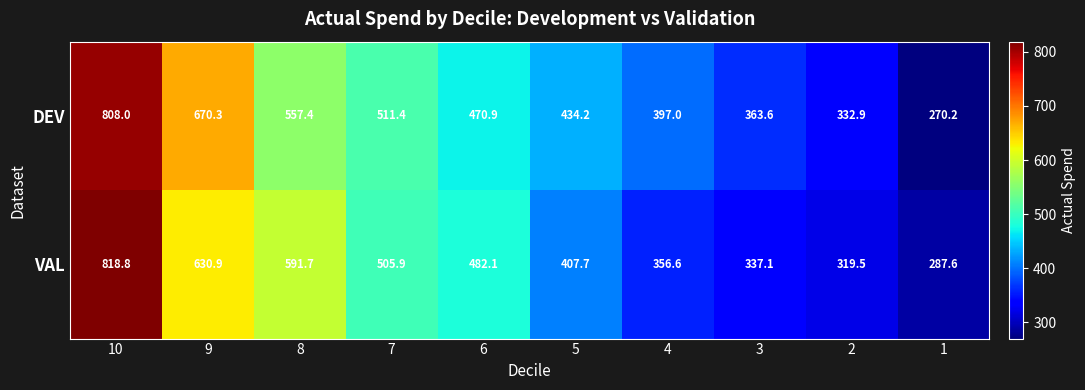

What is the difference between the VAL values at 4 and 7?

149.3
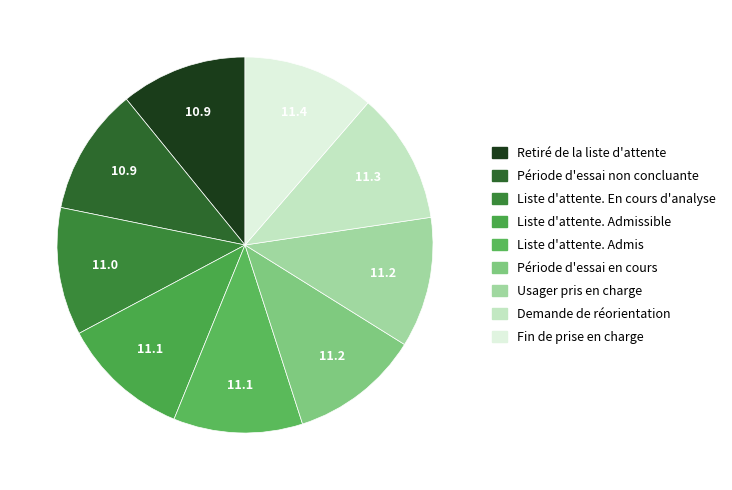

How many segments does this pie chart have?

9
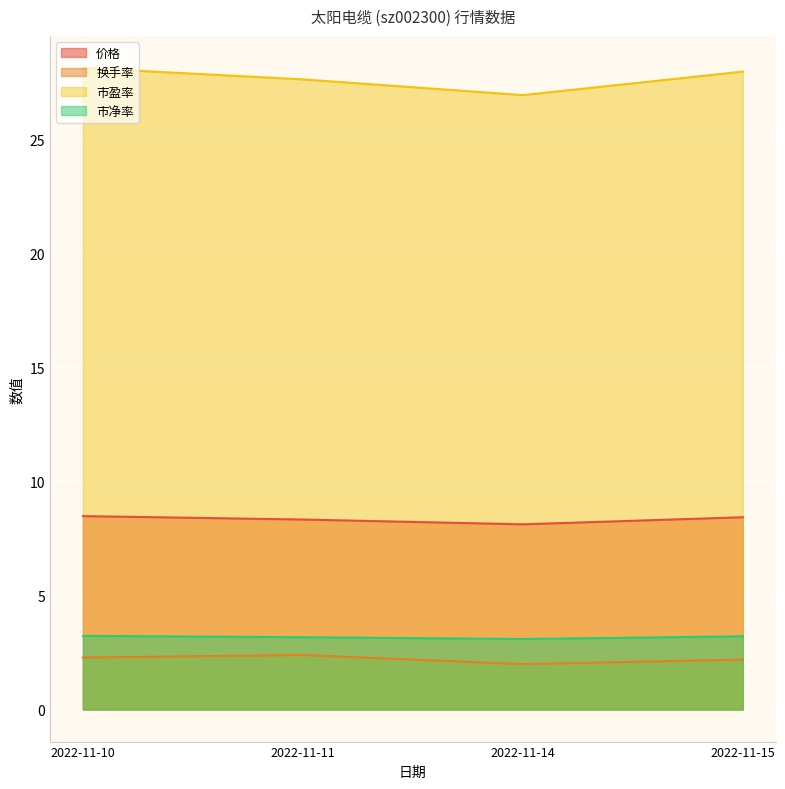

At which category is the sum across all series the highest?

2022-11-10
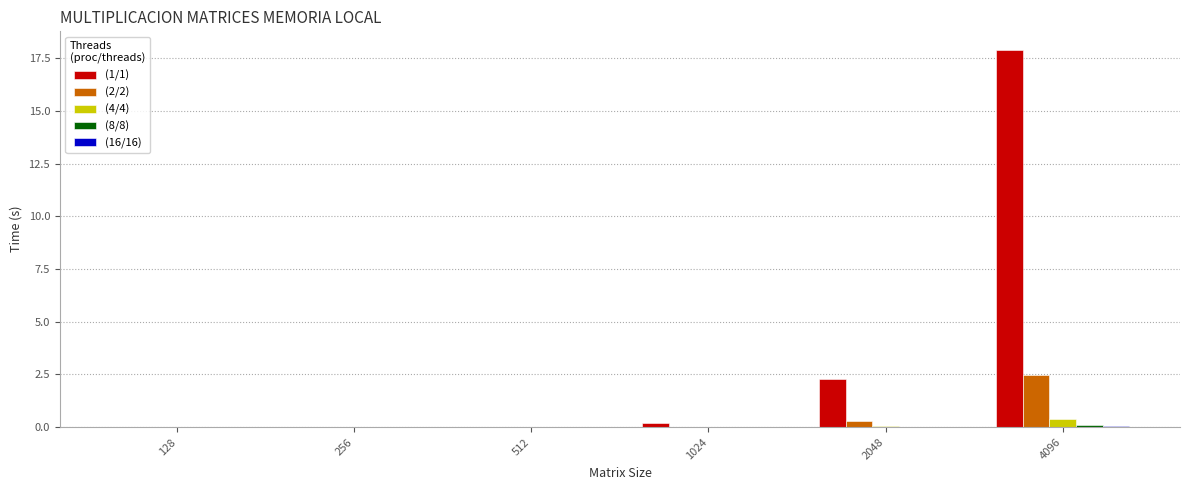

How many groups of bars are there?

6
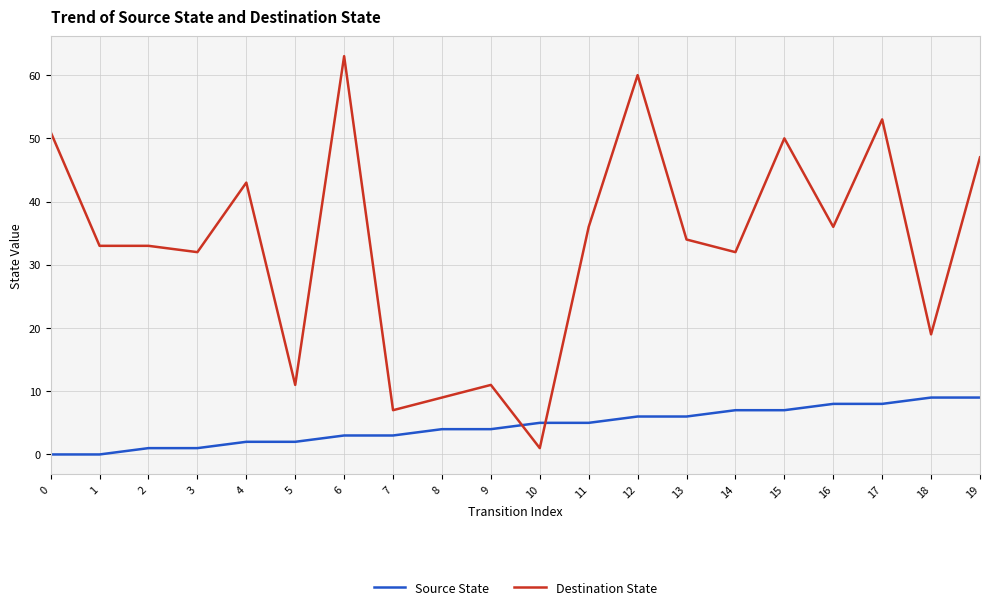

Rank the series at 7 from highest to lowest value.

Destination State, Source State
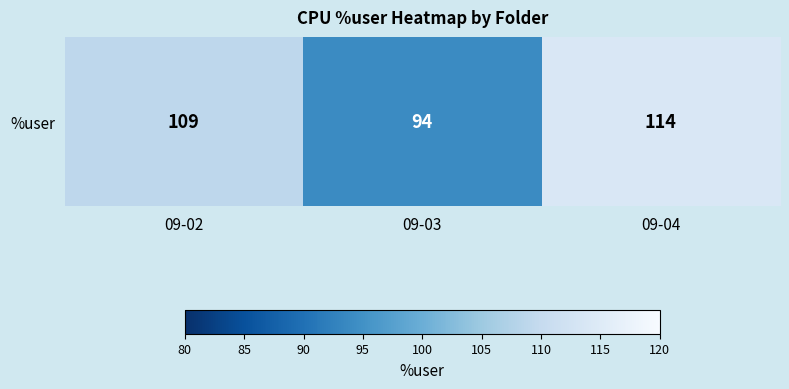

Which has a higher value, 09-03 or 09-04?

09-04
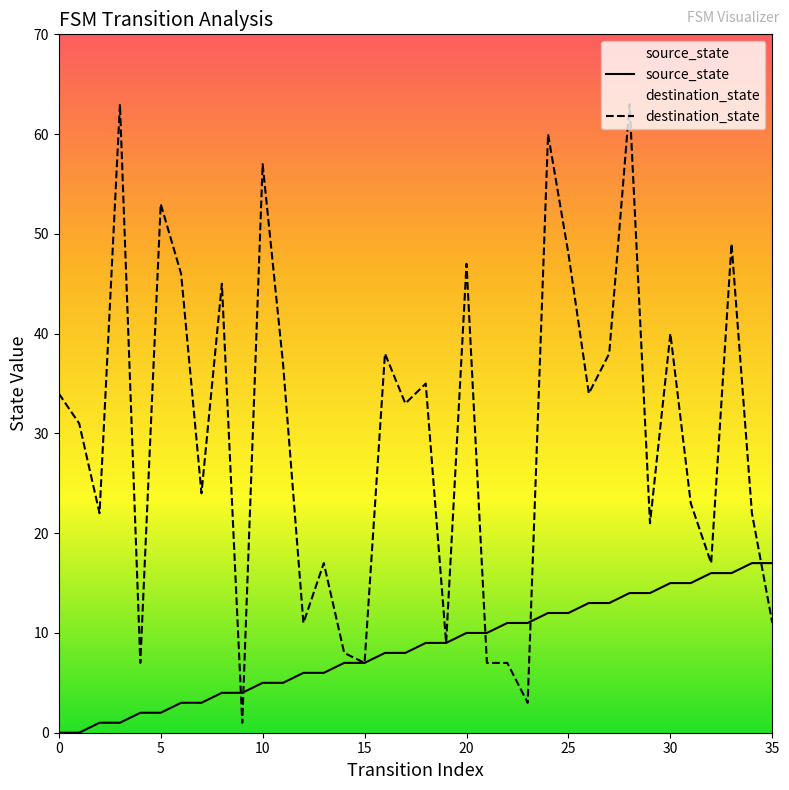

How many intersections are there between source_state and destination_state?

5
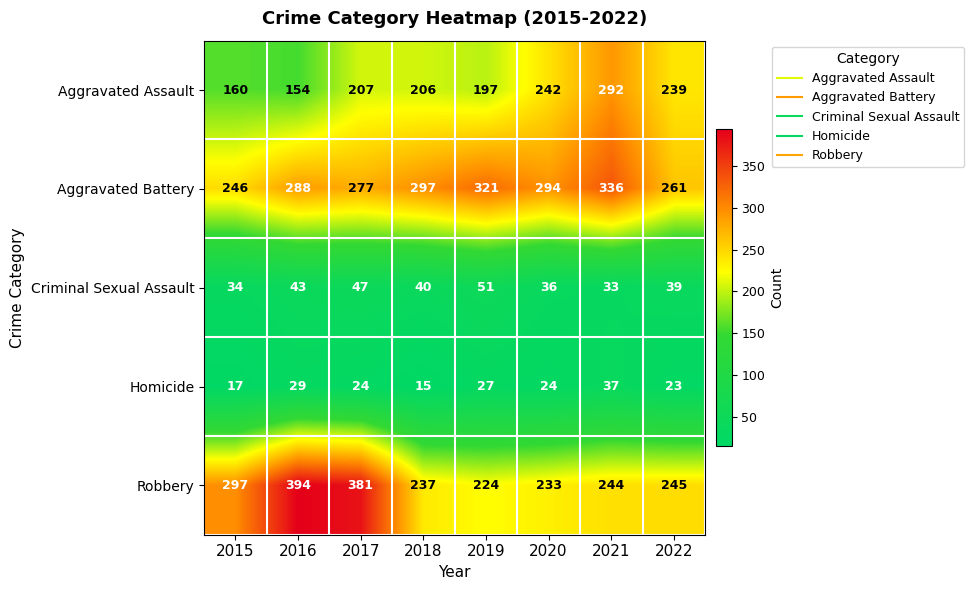

What is the average value of the Criminal Sexual Assault series?

40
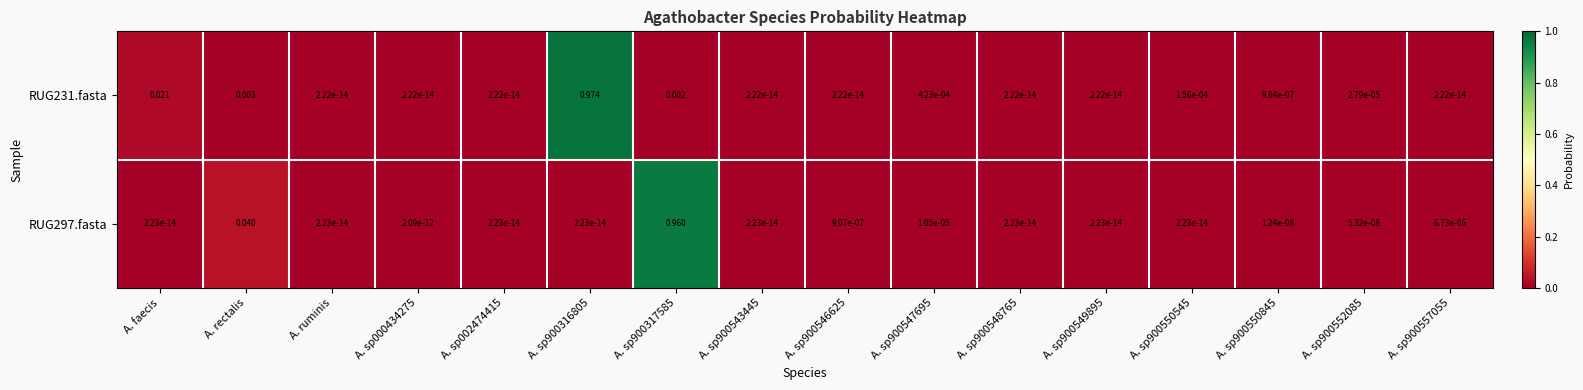

Is the value of RUG297.fasta at A. rectalis greater than the value of RUG231.fasta at A. sp900549895?

Yes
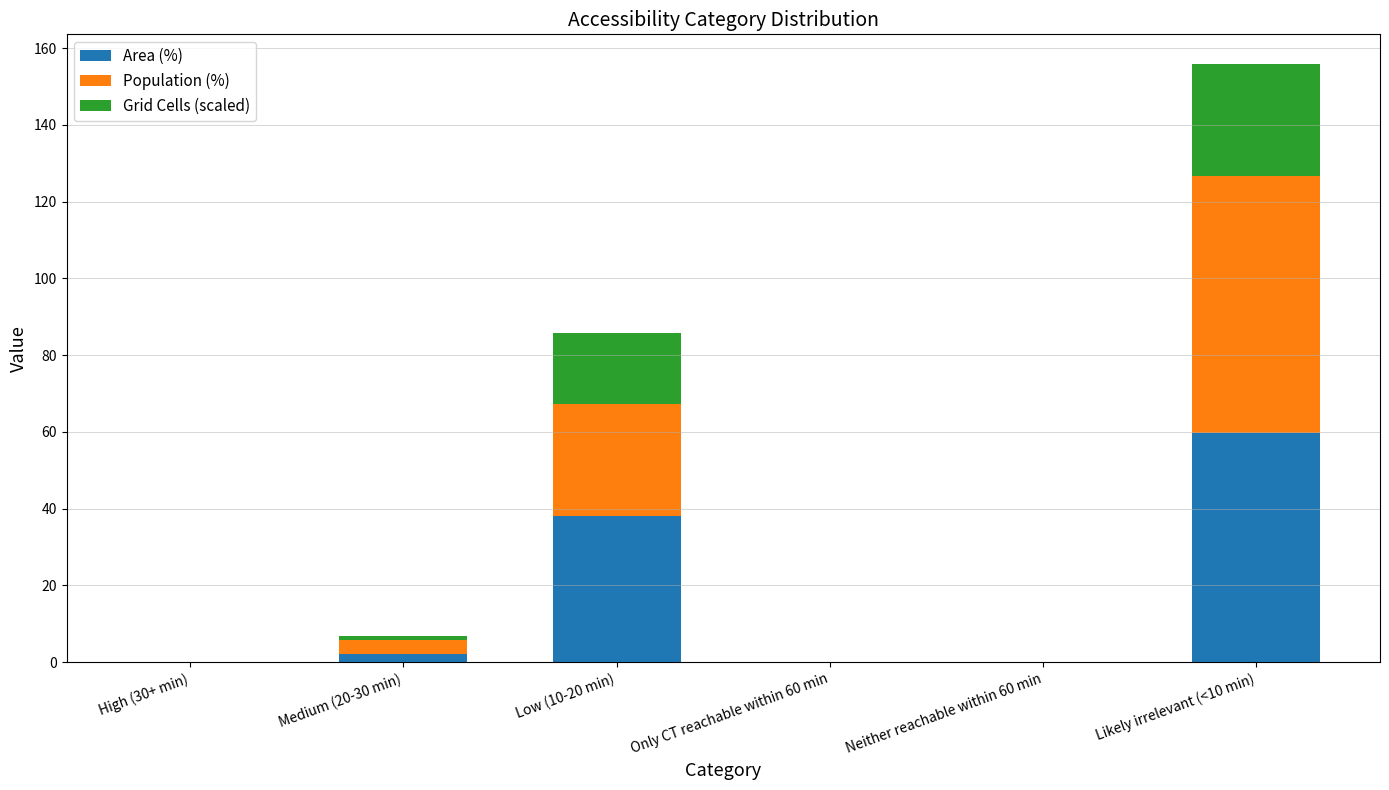

Reading left to right, what are the values for Area (%)?

High (30+ min)=0.0	Medium (20-30 min)=2.1	Low (10-20 min)=38.1	Only CT reachable within 60 min=0.0	Neither reachable within 60 min=0.0	Likely irrelevant (<10 min)=59.8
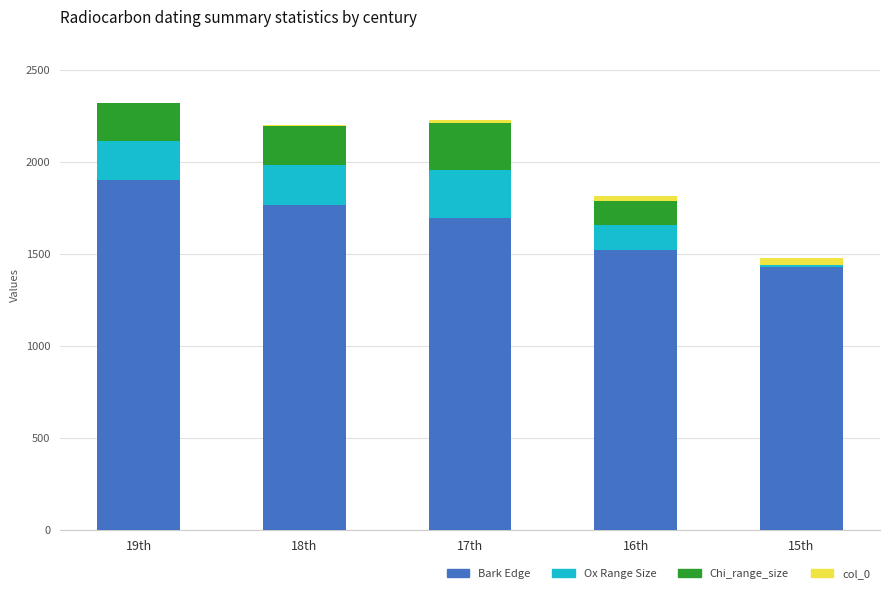

Reading left to right, what are the values for Bark Edge?

19th=1898	18th=1766	17th=1693	16th=1519	15th=1426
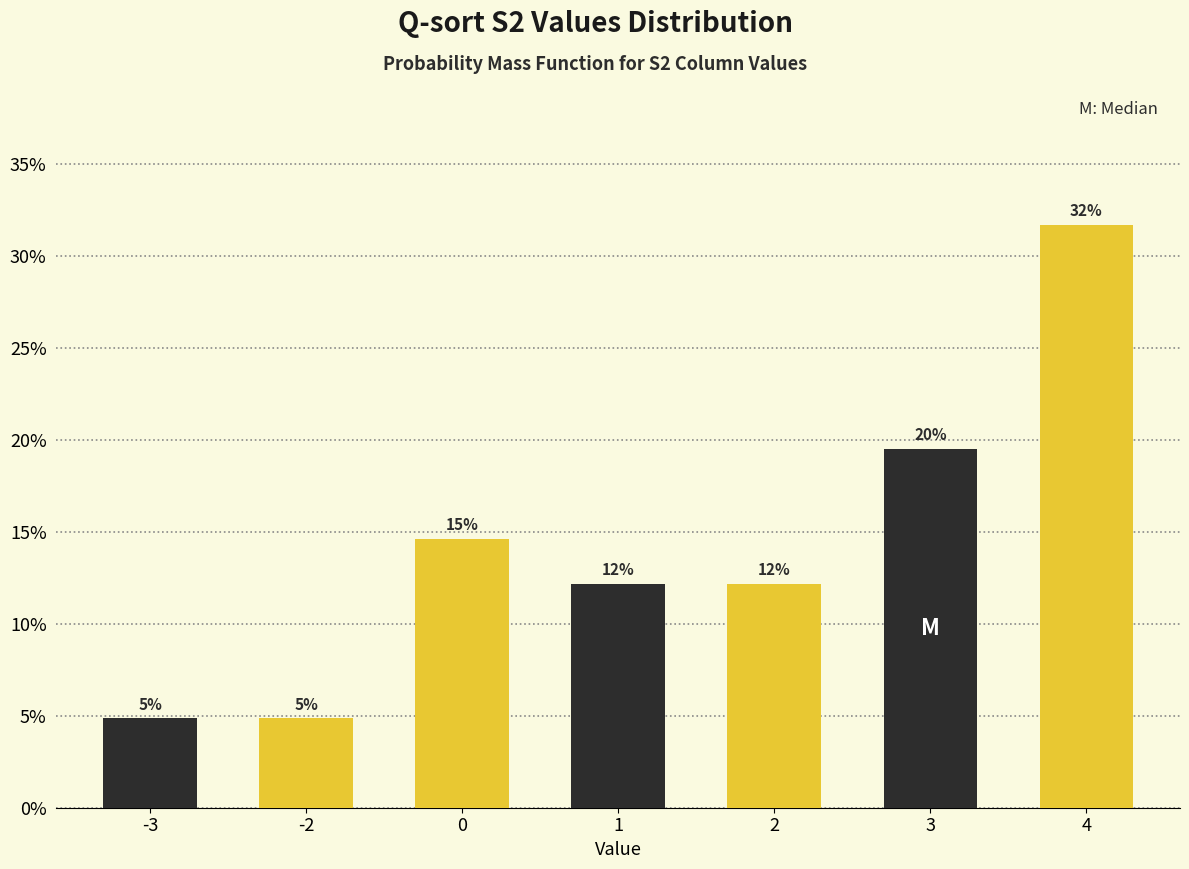

How many bars are there in total?

7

• [Problem requirements] Copy out all of the entries above verbatim, leaving out the pictures.

• [Task output]
What is the difference between the VAL values at 4 and 7?

149.3

How many segments does this pie chart have?

9

At which category is the sum across all series the highest?

2022-11-10

How many groups of bars are there?

6

Rank the series at 7 from highest to lowest value.

Destination State, Source State

Which has a higher value, 09-03 or 09-04?

09-04

How many intersections are there between source_state and destination_state?

5

What is the average value of the Criminal Sexual Assault series?

40

Is the value of RUG297.fasta at A. rectalis greater than the value of RUG231.fasta at A. sp900549895?

Yes

Reading left to right, what are the values for Area (%)?

High (30+ min)=0.0	Medium (20-30 min)=2.1	Low (10-20 min)=38.1	Only CT reachable within 60 min=0.0	Neither reachable within 60 min=0.0	Likely irrelevant (<10 min)=59.8

Reading left to right, what are the values for Bark Edge?

19th=1898	18th=1766	17th=1693	16th=1519	15th=1426

How many bars are there in total?

7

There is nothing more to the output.